As Wall Street strategists intensify warnings about a looming market pullback, corporate insiders aren't showing any fear.
The recent dip in major averages has brought insiders off the sidelines, even though the S&P 500 was down just a little more than 2 percent from its all-time high heading into Tuesday trading. Argus Research tracks the level of buying from corporate executives of their own company stocks and said the current ratio indicates 1.94 sell transactions per every buy.
While similar readings sometimes can be contrarian indicators — when sentiment moves too far in one direction, that's a signal to go the other way — Argus said its ratio does not work that way. When the market swoons, it's important when insiders show confidence that the decline won't last long.

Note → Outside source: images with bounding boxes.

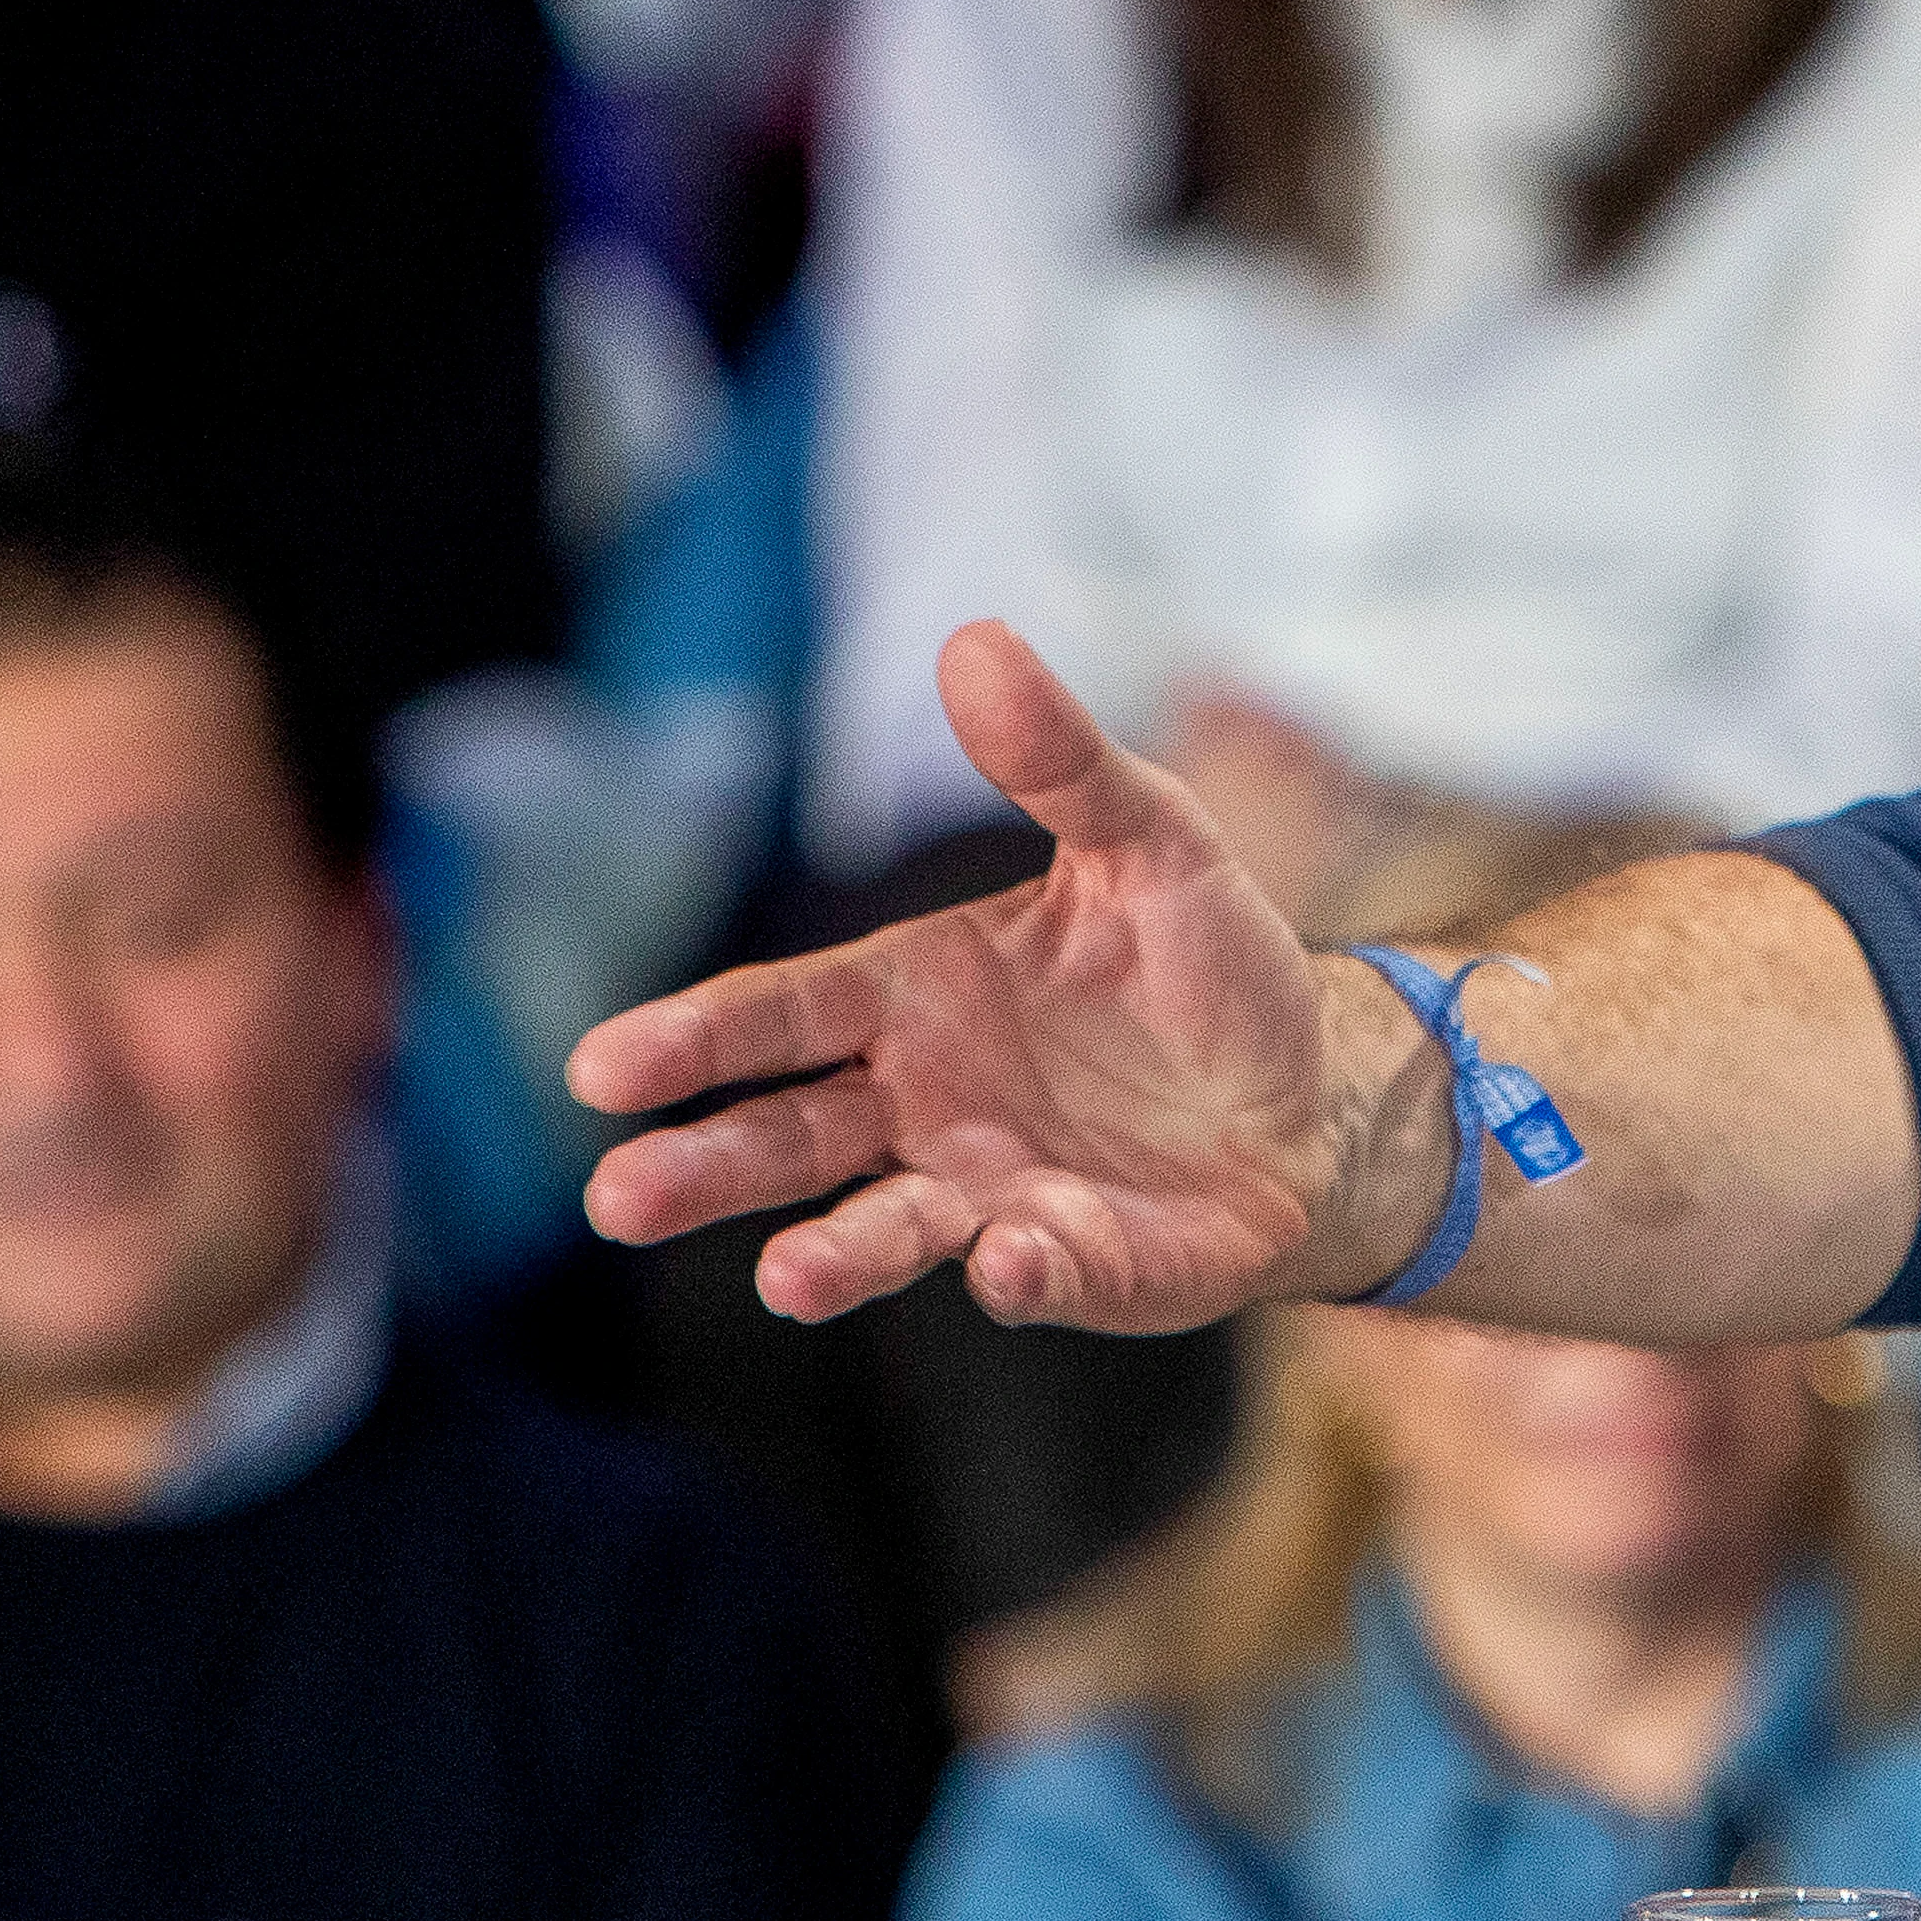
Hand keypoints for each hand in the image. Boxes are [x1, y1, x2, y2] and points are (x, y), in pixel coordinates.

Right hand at [570, 623, 1421, 1328]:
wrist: (1321, 1088)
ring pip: (883, 1229)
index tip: (599, 1069)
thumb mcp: (1151, 841)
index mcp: (913, 996)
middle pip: (791, 1138)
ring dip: (833, 1257)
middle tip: (618, 1199)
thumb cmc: (1205, 963)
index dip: (695, 1039)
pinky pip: (1038, 1274)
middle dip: (708, 1168)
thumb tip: (977, 640)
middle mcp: (923, 1106)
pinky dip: (1020, 1273)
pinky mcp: (1075, 1264)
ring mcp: (987, 1195)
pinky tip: (1006, 1260)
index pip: (780, 1016)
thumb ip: (1060, 762)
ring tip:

Argus analyst David Coleman said insider behavior will be a good indicator of whether those predictions for a market pullback come true. He noted that insider buying and selling has been especially brisk, with 1,638 transactions recorded over the past week, compared with an average of about 800 during the recently completed corporate earnings season.
"Should we see a further decline in the broad market averages, we would expect insider sentiment to strengthen further because insiders historically take advantage of periods of consolidation to increase their holdings," Coleman said in a note.
"Should stocks fall further and insiders fail to step up to the plate, that would be a cause for concern," he added. "For now, we are cautiously optimistic."